Assignment =
In the data below, find the line containing "M370 1772H419L420 1784", then set down that line and every later line up to and including the line containing "680 1352 784", exactly.

Record excerpts =
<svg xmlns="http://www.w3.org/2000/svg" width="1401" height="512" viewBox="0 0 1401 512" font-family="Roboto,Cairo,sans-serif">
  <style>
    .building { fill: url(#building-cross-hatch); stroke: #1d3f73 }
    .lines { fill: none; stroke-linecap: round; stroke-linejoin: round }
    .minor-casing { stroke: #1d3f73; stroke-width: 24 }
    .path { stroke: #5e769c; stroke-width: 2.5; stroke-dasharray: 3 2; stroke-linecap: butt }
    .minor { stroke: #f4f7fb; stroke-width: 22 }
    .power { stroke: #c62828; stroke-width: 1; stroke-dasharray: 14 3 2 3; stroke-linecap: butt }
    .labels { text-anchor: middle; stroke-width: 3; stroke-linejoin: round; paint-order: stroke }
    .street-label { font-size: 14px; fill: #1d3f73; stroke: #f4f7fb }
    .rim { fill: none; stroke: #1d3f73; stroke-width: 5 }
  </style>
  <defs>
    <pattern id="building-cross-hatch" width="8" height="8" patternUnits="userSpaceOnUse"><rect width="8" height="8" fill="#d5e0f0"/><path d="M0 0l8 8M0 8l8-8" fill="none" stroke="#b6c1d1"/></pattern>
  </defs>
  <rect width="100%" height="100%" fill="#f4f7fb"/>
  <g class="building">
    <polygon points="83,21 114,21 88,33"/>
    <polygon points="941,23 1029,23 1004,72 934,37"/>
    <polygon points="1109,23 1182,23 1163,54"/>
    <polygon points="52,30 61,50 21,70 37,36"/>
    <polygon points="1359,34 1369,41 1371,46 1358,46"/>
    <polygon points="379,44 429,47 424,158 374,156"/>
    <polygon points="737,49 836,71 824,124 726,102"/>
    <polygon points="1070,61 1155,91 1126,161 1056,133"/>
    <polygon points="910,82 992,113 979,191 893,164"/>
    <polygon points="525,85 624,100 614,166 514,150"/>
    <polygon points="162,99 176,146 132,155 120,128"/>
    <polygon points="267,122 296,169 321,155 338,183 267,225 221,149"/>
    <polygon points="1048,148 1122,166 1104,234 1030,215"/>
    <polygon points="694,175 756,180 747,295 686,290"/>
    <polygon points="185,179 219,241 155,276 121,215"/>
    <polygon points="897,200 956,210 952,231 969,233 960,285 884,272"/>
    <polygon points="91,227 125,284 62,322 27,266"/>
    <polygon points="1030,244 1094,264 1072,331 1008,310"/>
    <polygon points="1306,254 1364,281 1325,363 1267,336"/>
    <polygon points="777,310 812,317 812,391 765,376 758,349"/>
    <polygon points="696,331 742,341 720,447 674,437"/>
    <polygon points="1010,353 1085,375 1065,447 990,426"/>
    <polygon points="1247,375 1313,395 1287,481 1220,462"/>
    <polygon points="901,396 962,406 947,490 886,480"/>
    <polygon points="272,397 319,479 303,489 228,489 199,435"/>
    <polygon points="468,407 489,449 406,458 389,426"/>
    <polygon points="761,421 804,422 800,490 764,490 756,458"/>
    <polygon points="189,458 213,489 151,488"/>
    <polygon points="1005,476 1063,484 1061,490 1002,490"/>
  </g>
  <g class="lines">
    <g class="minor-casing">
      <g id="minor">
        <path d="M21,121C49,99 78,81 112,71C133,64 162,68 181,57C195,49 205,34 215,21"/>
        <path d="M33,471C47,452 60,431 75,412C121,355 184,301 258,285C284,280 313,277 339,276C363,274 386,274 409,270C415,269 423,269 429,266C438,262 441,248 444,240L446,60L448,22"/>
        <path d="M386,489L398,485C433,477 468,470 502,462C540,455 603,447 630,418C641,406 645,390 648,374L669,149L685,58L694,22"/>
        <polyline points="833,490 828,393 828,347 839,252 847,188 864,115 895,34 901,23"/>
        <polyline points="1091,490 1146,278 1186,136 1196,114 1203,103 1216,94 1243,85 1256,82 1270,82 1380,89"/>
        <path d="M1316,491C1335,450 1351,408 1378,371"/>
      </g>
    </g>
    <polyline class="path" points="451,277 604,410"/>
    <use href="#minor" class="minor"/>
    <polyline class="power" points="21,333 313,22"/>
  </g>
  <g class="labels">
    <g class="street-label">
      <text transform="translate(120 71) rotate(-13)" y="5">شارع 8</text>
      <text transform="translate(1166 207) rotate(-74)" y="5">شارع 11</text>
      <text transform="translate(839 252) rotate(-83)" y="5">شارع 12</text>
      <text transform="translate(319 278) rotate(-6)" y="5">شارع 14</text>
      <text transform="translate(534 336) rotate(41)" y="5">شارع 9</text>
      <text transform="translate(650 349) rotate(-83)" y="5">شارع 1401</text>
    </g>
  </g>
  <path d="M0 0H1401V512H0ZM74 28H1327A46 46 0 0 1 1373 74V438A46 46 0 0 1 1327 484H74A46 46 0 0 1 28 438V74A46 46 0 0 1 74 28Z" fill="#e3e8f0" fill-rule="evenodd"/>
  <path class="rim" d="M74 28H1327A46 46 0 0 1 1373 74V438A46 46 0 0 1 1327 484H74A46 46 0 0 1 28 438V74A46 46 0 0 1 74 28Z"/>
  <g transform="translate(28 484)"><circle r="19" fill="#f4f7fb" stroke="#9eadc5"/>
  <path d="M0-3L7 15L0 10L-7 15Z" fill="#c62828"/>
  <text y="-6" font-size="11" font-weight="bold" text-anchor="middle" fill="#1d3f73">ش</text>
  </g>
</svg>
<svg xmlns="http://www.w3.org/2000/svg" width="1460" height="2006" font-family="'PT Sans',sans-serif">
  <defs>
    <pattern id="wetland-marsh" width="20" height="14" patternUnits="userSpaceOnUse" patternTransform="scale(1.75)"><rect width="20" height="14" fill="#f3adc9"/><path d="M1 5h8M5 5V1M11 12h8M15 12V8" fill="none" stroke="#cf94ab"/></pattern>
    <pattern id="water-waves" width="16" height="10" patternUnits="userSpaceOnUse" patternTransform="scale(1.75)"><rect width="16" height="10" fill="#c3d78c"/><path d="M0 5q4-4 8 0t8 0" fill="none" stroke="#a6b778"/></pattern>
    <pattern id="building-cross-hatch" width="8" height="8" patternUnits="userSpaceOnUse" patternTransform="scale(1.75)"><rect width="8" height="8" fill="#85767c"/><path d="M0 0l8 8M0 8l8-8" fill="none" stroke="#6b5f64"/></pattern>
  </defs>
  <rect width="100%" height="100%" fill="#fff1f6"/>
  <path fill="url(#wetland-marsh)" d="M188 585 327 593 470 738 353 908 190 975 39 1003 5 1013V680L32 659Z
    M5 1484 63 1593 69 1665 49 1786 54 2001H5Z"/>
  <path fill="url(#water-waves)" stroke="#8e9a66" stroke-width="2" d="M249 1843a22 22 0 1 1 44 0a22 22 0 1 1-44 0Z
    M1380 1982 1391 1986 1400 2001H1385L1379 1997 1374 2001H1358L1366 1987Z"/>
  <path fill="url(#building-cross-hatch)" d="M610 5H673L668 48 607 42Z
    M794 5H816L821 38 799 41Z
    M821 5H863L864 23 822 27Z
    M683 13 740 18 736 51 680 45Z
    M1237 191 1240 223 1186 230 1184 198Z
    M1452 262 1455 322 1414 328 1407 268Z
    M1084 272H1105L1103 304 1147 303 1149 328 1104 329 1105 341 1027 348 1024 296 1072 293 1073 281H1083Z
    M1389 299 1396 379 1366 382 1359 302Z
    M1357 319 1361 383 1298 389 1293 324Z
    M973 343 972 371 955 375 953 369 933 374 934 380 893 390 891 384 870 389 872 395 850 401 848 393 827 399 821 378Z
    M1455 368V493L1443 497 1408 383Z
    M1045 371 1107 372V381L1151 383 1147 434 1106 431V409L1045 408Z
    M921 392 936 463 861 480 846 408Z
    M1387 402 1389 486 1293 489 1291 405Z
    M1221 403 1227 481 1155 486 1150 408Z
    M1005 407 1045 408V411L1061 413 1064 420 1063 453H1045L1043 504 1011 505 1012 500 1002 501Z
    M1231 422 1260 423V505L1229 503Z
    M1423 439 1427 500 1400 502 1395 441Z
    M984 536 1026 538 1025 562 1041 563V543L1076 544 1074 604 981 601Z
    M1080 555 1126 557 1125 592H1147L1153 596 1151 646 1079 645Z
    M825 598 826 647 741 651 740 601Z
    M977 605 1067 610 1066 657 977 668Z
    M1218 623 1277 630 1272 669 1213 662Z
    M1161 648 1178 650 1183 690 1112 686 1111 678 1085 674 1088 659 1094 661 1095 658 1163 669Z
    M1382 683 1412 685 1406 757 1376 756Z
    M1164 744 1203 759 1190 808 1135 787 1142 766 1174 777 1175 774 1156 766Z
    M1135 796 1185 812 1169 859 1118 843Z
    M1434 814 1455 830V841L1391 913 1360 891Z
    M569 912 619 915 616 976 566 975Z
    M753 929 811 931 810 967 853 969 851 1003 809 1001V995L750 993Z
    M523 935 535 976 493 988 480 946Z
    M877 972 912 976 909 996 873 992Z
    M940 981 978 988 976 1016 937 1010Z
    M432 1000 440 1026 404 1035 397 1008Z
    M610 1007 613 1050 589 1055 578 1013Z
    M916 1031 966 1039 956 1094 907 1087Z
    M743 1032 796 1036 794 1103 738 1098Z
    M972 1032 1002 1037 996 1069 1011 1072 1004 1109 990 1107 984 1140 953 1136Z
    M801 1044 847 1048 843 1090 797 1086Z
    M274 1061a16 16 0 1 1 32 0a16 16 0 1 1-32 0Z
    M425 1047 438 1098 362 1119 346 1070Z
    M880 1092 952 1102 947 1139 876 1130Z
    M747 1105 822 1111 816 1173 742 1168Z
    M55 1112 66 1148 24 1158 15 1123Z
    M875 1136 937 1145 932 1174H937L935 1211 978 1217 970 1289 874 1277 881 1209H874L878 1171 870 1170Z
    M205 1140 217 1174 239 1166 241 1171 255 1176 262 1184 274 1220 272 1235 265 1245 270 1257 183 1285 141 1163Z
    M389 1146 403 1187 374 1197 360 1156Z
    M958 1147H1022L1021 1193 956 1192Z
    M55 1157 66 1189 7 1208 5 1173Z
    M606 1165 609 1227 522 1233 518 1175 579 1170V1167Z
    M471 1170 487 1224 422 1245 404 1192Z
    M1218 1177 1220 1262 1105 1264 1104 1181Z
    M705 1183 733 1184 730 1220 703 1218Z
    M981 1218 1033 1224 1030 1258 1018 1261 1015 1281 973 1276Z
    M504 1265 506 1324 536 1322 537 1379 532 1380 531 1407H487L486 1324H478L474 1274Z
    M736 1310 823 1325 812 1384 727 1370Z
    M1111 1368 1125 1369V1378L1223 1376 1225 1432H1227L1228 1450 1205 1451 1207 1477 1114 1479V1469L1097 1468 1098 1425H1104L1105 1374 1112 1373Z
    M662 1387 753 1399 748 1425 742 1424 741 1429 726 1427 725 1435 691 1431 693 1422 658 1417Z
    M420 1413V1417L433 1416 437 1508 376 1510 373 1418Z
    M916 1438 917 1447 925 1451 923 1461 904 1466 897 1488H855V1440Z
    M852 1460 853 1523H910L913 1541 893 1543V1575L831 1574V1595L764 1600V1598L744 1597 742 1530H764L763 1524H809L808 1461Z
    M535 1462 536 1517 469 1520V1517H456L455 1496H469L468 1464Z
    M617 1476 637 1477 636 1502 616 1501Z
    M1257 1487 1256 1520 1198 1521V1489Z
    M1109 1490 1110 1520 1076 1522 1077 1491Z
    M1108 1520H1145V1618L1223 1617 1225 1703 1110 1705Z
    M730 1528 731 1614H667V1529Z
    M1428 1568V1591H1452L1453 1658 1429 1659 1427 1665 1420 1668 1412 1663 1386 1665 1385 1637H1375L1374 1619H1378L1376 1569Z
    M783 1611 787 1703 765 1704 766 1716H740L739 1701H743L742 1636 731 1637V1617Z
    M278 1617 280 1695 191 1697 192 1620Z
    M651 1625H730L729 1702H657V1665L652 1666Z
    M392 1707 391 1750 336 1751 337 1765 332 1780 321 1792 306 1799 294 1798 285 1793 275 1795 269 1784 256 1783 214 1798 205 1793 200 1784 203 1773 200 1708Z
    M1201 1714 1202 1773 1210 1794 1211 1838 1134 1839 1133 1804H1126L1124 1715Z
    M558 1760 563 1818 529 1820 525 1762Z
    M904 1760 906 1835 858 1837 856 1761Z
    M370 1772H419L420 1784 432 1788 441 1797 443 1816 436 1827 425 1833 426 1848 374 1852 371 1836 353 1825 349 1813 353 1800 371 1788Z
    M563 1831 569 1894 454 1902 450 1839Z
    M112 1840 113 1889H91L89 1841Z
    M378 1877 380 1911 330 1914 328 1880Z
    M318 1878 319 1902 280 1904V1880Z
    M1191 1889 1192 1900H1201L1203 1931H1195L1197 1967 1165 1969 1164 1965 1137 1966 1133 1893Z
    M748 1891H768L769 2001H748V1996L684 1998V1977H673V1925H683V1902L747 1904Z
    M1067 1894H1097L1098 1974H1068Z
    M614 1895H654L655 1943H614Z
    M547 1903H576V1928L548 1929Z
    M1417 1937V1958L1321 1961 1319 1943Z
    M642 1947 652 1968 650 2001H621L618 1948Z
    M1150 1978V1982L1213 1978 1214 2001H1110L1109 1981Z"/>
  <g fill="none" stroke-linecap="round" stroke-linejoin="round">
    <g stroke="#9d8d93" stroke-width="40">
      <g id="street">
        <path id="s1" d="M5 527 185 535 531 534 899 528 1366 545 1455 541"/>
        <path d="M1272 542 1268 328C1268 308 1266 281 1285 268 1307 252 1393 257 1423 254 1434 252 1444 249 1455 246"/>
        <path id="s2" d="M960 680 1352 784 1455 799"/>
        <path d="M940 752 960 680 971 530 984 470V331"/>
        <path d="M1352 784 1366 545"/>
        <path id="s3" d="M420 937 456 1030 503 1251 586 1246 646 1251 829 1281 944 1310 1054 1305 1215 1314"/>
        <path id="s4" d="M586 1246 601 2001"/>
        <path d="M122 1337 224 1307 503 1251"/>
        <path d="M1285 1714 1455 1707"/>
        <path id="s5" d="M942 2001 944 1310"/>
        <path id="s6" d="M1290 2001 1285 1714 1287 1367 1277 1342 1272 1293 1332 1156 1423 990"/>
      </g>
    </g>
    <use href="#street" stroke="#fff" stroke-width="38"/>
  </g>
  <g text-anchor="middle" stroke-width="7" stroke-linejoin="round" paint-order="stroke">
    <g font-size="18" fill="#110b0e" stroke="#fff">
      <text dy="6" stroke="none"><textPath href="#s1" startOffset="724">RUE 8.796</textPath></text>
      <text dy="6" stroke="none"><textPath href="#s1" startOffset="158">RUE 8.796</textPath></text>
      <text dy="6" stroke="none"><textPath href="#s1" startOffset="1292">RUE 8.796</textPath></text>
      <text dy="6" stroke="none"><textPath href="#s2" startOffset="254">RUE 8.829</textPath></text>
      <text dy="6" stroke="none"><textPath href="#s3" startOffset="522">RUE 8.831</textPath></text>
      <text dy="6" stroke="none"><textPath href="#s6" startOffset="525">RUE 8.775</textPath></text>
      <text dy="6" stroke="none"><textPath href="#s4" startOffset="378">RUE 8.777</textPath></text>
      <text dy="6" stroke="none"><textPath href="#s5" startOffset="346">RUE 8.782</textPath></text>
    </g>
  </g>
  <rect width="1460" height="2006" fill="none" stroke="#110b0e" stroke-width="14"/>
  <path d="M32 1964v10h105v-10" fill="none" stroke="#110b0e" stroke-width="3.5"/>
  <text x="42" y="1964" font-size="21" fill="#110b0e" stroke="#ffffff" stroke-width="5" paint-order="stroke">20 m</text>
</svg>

Response to this exercise =
    M370 1772H419L420 1784 432 1788 441 1797 443 1816 436 1827 425 1833 426 1848 374 1852 371 1836 353 1825 349 1813 353 1800 371 1788Z
    M563 1831 569 1894 454 1902 450 1839Z
    M112 1840 113 1889H91L89 1841Z
    M378 1877 380 1911 330 1914 328 1880Z
    M318 1878 319 1902 280 1904V1880Z
    M1191 1889 1192 1900H1201L1203 1931H1195L1197 1967 1165 1969 1164 1965 1137 1966 1133 1893Z
    M748 1891H768L769 2001H748V1996L684 1998V1977H673V1925H683V1902L747 1904Z
    M1067 1894H1097L1098 1974H1068Z
    M614 1895H654L655 1943H614Z
    M547 1903H576V1928L548 1929Z
    M1417 1937V1958L1321 1961 1319 1943Z
    M642 1947 652 1968 650 2001H621L618 1948Z
    M1150 1978V1982L1213 1978 1214 2001H1110L1109 1981Z"/>
  <g fill="none" stroke-linecap="round" stroke-linejoin="round">
    <g stroke="#9d8d93" stroke-width="40">
      <g id="street">
        <path id="s1" d="M5 527 185 535 531 534 899 528 1366 545 1455 541"/>
        <path d="M1272 542 1268 328C1268 308 1266 281 1285 268 1307 252 1393 257 1423 254 1434 252 1444 249 1455 246"/>
        <path id="s2" d="M960 680 1352 784 1455 799"/>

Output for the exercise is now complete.